Exercise brief: Print the data below again in full, exactly as it stands, with no images.

Given information:

-=-=-=-=-

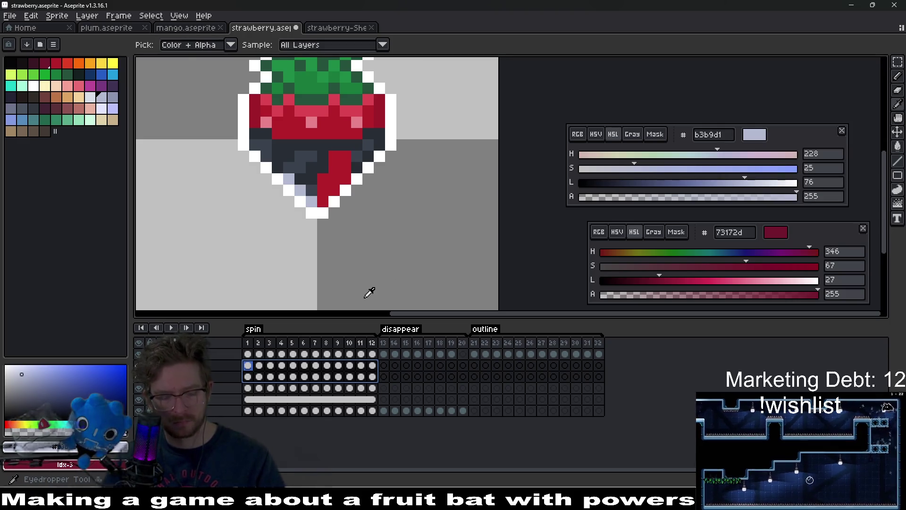
pyautogui.press('Return')
pyautogui.scroll(-3, 352, 270)
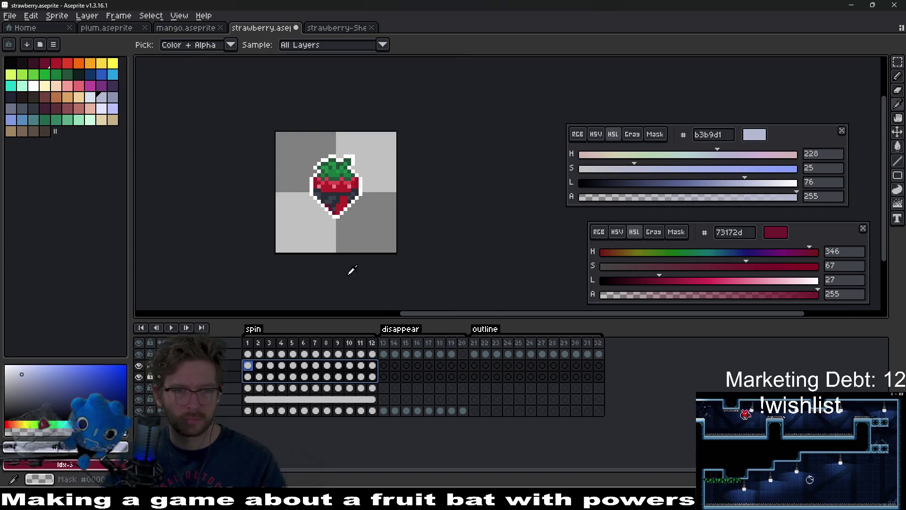
pyautogui.click(171, 327)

-=-=-=-=-

Completed exercise:
pyautogui.press('Return')
pyautogui.scroll(-3, 352, 270)
pyautogui.click(171, 327)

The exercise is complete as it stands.